Here I'll post my notes on SIESTA compilation on AMD Opteron machine using Portland compiler (pgf90/pgf95). However, you may also make use of them while doing your compilation with other compiler/architecture. I do not guarantee anything just that everything written below worked for me. However, this doesn't mean that it will work for you. More, if after following my instructions you hard disk will somehow get formatted, dont blame me - your using my advices at your own risk. I also have unfinished version of similarly notes of SIESTA compilation on Intel machine with ifort (an extended version of ones by Sebastien Le Roux) but I still don't have time to finish and publish them. If I do, I'll post the link here also. No instructions on compiling Mpich are given because I assume you're using cluster which has mpich already installed. If this is not the case, I refer you to
.
What is needed to compile parallel SIESTA?
SIESTA distribution
Compartible Fortran and C compilers (Intel ifort and icc for intel machine, pgf95/pgcc for AMD etc)
MPI (Open MPI/ MPICH/LAM etc) – compiled with the same compiler which will be used for SIESTA compilation. Actually, it is already installed on clusters and supercomputers, so you'd check available MPI and the supporting compilers. If mpich2 and mpich are available, I'd rather recommend using mpich instead of mpich2 – I remember having some problems with the latter.
BLAS nad LAPACK – can be downloaded from netlib.org or (which is better) use ACML or Intel MKL instead. Also you may try Goto BLAS but I haven't manage to compile SIESTA with GOTO.
BLACS - should be compiled from scratch with the same options and the same compiler as SIESTA.
SCALAPACK – should be compiled from scratch after compilation of LAPACK/BLAS and BLACS.
Examples below will actually be related to Opteron Machine with Portland compiler (accessible as pgf95 for Fortran and pgcc for C), but the idea could be transferred to another compilers and architectures.
Option 1. Compiling BLAS and LAPACK from scratch
This works almost everywhere, but less efficient than using specific libraries optimized for specific processors (like ACML, Intel MKL or so). This option is described also in Sebastién Le Roux's HOW-TO, but for Intel machine. I repeat almost the same but for AMD machine which makes almost no difference. Also some things from Sebastién's HOWTO didn't work for me, so I'll mention them also.
To compile BLAS and LAPACK you only need a lapack.tar.gz file with LAPACK, so BLAS is included in this package downloadable from netlib.org.
BLAS AND LAPACK
Here is my make.inc (comments are skipped, my comments are written in italic):
PLAT = _LINUX
FORTRAN = pgf95 The compiler which will be used for SIESTA compilation. On Intel machine it could be ifort. Also you can use pgf90 instead.
OPTS = -g -O0 This indicates that we do not want optimization. Generally, the options should be the same as used for SIESTA compilation, but not necessary. You may want to change to -fastsse or -O2 or smth else available via man pgf95 command. I do not recommend to use -fast flag here, but you may try. Anyway never use it for SIESTA compile, better use -fastsse instead – I'll speak on it later.

* _DATA PROVIDED_
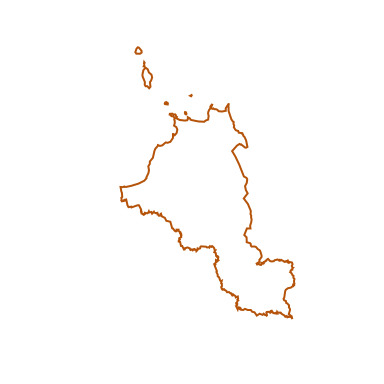 Don Sak, Surat Thani, Thailand, rotated 339°
{"feature_id": "78962969B55330970869967", "entity_name": "Don Sak", "entity_type": "district", "adm_level": 2, "iso_a3": "THA", "parent_name": "Thailand", "parent_adm1": "Surat Thani", "projection": "robinson", "projection_center": [99.674, 9.232], "detail": "fine", "context": "isolated", "style": "outline", "palette": "amber", "viewbox_px": 384, "rotation_deg": 339, "n_neighbors": 0, "source": "geoboundaries", "source_scale": "gbopen_adm2", "svg_char_len": 6132}
<svg xmlns="http://www.w3.org/2000/svg" viewBox="0 0 384 384"><g transform="rotate(339 192 192)"><path d="M258.2,122.5L253.5,125.9L252.6,128.3L248.8,127.6L245.8,126.1L245.1,124.3L243.9,123.2L242.5,122.7L241.9,121.6L240.9,121.7L240.4,121.2L239.9,119.8L241.5,118.5L242.1,117.8L241.8,117.5L239.8,118.8L238.9,120.7L237.5,121.4L235.8,123.2L235.1,124.6L234.8,126.9L233.0,130.2L230.3,130.2L228.6,130.8L223.2,128.4L217.1,124.5L216.5,123.9L216.5,122.7L214.9,120.7L214.2,122.5L213.2,123.3L210.8,122.7L206.3,120.3L203.9,117.7L204.6,116.8L204.2,116.7L204.4,114.2L204.1,113.5L202.4,113.0L201.7,111.8L199.3,111.1L198.9,111.8L199.4,112.1L200.1,113.9L201.9,114.9L202.2,116.9L201.3,118.2L201.4,119.3L200.5,121.7L199.0,123.6L200.6,125.8L200.7,128.4L198.8,131.4L196.2,132.8L195.5,131.3L195.0,131.1L193.6,134.7L189.8,137.4L186.8,137.3L185.2,136.3L181.0,137.8L178.6,137.5L177.0,136.0L176.4,136.9L173.5,138.3L171.8,140.0L167.7,146.1L163.6,148.4L162.7,150.6L160.4,152.4L159.7,156.1L158.2,158.6L154.5,162.2L154.4,162.9L151.4,164.4L145.1,165.0L137.8,164.5L132.6,163.7L130.9,163.1L130.7,162.6L129.2,162.7L127.1,161.7L126.2,166.3L126.3,167.6L125.1,171.6L124.0,172.0L123.6,173.9L123.0,174.5L123.2,175.6L126.0,176.0L126.1,175.1L127.9,175.4L127.0,181.4L127.3,183.4L130.0,183.9L130.0,184.7L136.6,184.9L137.7,185.4L138.2,190.2L137.7,190.9L137.9,192.0L137.3,192.2L137.2,194.0L137.9,194.2L138.1,195.1L138.7,195.1L138.9,196.0L140.4,195.6L140.7,194.6L142.7,195.9L143.7,195.7L144.8,194.6L144.8,195.8L146.9,196.1L147.0,197.9L149.3,196.8L149.3,197.5L150.5,198.7L152.2,199.0L151.8,200.6L152.4,200.8L152.6,202.3L154.3,202.8L154.8,201.2L155.3,201.1L155.1,203.9L157.4,206.4L157.7,209.7L161.1,212.0L160.5,218.7L161.1,219.1L161.9,221.9L162.6,222.9L163.5,223.1L164.1,221.6L165.9,222.3L165.4,223.2L166.6,225.1L166.1,225.5L166.1,226.4L166.9,226.7L166.7,228.4L166.4,228.9L166.1,228.6L165.7,230.3L163.6,230.5L163.2,231.2L163.6,231.9L162.1,232.8L161.8,233.5L163.0,234.2L162.4,238.4L163.5,238.9L163.9,242.9L164.6,243.0L164.9,241.9L168.0,242.2L169.8,243.9L169.6,245.2L169.9,245.7L171.3,245.5L171.8,246.7L173.0,246.0L173.7,246.1L173.7,246.8L174.7,247.0L174.8,248.0L175.3,248.0L175.1,248.7L176.4,248.1L177.1,246.7L178.1,247.5L179.4,247.5L180.2,246.2L181.0,246.0L185.5,248.1L186.2,249.2L187.9,249.5L188.3,250.1L189.4,249.0L190.5,250.2L191.4,249.7L191.8,250.2L192.6,252.4L192.3,254.5L193.0,254.8L191.2,256.2L192.3,257.4L191.6,260.4L191.8,260.9L192.1,260.5L192.9,261.0L193.3,262.1L191.9,264.5L192.2,265.3L191.3,265.5L190.0,264.1L189.5,265.2L189.7,266.2L187.0,267.2L187.7,268.2L186.8,268.7L186.9,274.8L186.1,275.4L186.4,278.0L185.8,280.0L186.7,281.3L186.6,284.8L187.1,285.7L187.9,285.6L186.5,287.6L187.0,288.3L186.1,290.8L185.2,291.2L185.1,293.2L185.4,294.0L186.1,293.7L186.7,294.6L187.3,294.5L187.6,295.5L188.6,296.6L188.8,298.1L190.8,298.8L191.2,299.8L192.3,300.6L192.1,301.3L192.5,302.9L193.1,302.6L192.8,301.8L193.6,302.1L193.7,303.3L194.6,303.6L195.3,304.9L195.1,306.1L197.3,306.0L196.8,308.2L195.9,308.7L196.2,309.7L195.6,309.7L195.0,310.7L193.6,311.4L194.2,312.5L193.9,313.2L193.3,313.0L193.3,313.8L192.8,314.8L192.3,314.6L192.6,318.0L193.2,317.2L194.0,317.4L193.9,316.8L194.2,316.6L194.5,317.4L195.2,317.1L195.7,317.9L195.7,318.4L195.0,318.9L195.5,319.5L197.5,320.5L199.6,320.1L201.8,322.2L204.6,323.2L205.2,325.3L207.3,326.8L208.2,330.6L211.5,329.9L213.9,332.0L215.3,331.3L216.0,332.9L216.9,333.3L217.3,334.2L217.8,334.0L218.2,331.2L218.7,330.8L221.1,331.5L221.6,332.6L223.0,331.3L223.9,331.4L224.1,332.3L222.8,332.2L225.2,334.7L225.9,334.7L226.3,335.2L227.1,334.9L227.4,335.9L228.0,336.1L227.9,335.6L228.5,334.6L228.6,335.1L230.8,336.1L231.1,336.6L231.6,336.5L232.3,338.3L233.9,340.2L234.4,341.9L235.5,341.6L236.0,343.0L236.9,342.6L237.1,343.2L239.8,344.0L240.1,346.5L240.5,343.8L238.6,340.7L241.3,337.2L241.5,335.7L241.1,334.5L242.0,332.6L241.0,330.1L240.2,329.4L240.6,327.4L239.2,326.1L239.2,324.5L240.2,323.8L243.6,317.8L244.5,316.9L247.2,316.2L250.0,316.7L252.5,316.0L252.9,315.3L253.1,315.7L253.4,315.2L253.9,315.4L254.0,314.5L254.7,314.4L255.2,311.8L256.5,309.9L255.9,308.4L256.7,306.6L256.1,305.9L255.8,303.5L255.0,302.1L255.6,301.9L255.8,300.9L256.7,300.4L257.5,300.5L257.5,300.0L258.3,299.8L258.5,299.1L259.0,298.9L258.7,298.7L258.7,296.7L260.0,295.5L260.1,293.7L258.2,292.4L257.5,292.7L257.0,291.0L256.3,292.0L255.8,291.0L254.6,290.7L255.3,290.3L253.3,290.1L250.9,287.3L250.2,287.7L249.5,286.8L248.8,287.3L247.8,285.7L244.7,285.3L243.5,285.9L241.5,285.4L240.2,284.5L239.0,281.7L237.4,282.1L236.8,282.8L236.0,282.6L235.4,283.1L234.1,283.1L233.6,284.1L232.5,283.4L232.2,284.2L231.4,283.3L230.3,284.8L229.6,284.5L228.4,283.1L226.8,283.0L226.7,282.0L228.2,281.7L228.6,282.6L229.3,281.4L230.1,281.4L230.5,279.6L233.7,277.6L234.2,276.1L234.5,271.9L234.4,270.8L232.9,268.8L232.1,266.4L230.9,265.3L228.1,264.3L227.7,263.2L228.2,261.4L227.9,260.6L225.1,258.5L226.7,253.9L225.4,250.9L230.2,245.7L233.5,247.0L234.2,244.3L236.5,241.4L237.8,239.0L238.1,236.8L238.8,235.2L238.7,233.6L240.0,231.1L240.1,230.1L239.9,223.2L238.0,216.6L243.5,213.2L243.0,209.6L243.6,205.6L246.4,203.1L248.1,200.0L248.0,198.5L246.0,196.0L245.9,183.1L245.2,174.4L244.1,168.2L250.6,164.8L253.6,164.2L254.4,165.2L254.9,165.1L257.4,169.4L258.3,170.0L259.9,169.8L261.0,163.2L260.8,159.7L260.0,157.7L260.3,156.6L259.6,155.5L259.9,155.0L256.9,153.4L257.0,151.6L255.3,150.3L254.8,149.4L254.3,146.4L255.2,145.1L255.1,143.3L256.0,141.6L255.4,140.8L254.8,138.2L255.2,129.4L256.6,125.8L256.5,125.2L258.2,122.5ZM189.2,79.8L190.9,78.9L192.1,74.4L193.8,73.3L195.8,70.8L196.2,67.9L194.6,65.0L194.6,61.5L193.2,59.3L190.3,60.8L188.0,64.3L187.3,66.1L187.4,72.5L186.4,74.7L186.4,75.9L186.7,76.7L188.2,77.2L189.2,79.8ZM193.0,44.3L194.9,43.8L195.5,42.2L194.2,38.3L193.3,37.5L191.6,38.3L189.2,41.1L189.6,42.9L193.0,44.3ZM200.2,98.8L198.9,98.9L198.2,99.8L198.3,100.3L200.7,101.6L201.3,100.5L200.2,98.8ZM214.2,117.4L214.8,117.1L214.9,116.4L214.9,115.4L214.2,114.9L213.7,115.6L213.7,116.9L214.2,117.4ZM225.5,102.3L226.3,101.8L226.3,101.3L224.8,101.5L225.5,102.3ZM193.3,55.4L194.1,54.3L193.9,53.6L193.2,54.8L193.3,55.4ZM192.6,57.9L192.8,57.2L192.4,56.9L191.9,57.4L192.6,57.9Z" fill="none" stroke="#b45309" stroke-width="2"/></g></svg>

* _REQUIREMENTS_
Answer from the SIESTA compilation notes above:
1. If both mpich and mpich2 are available, which one does the writer recommend?
2. Which file do you need in order to compile BLAS and LAPACK?
3. What does the setting OPTS = -g -O0 indicate?

* _REPLY_
1. mpich.
2. lapack.tar.gz.
3. That no optimization is wanted.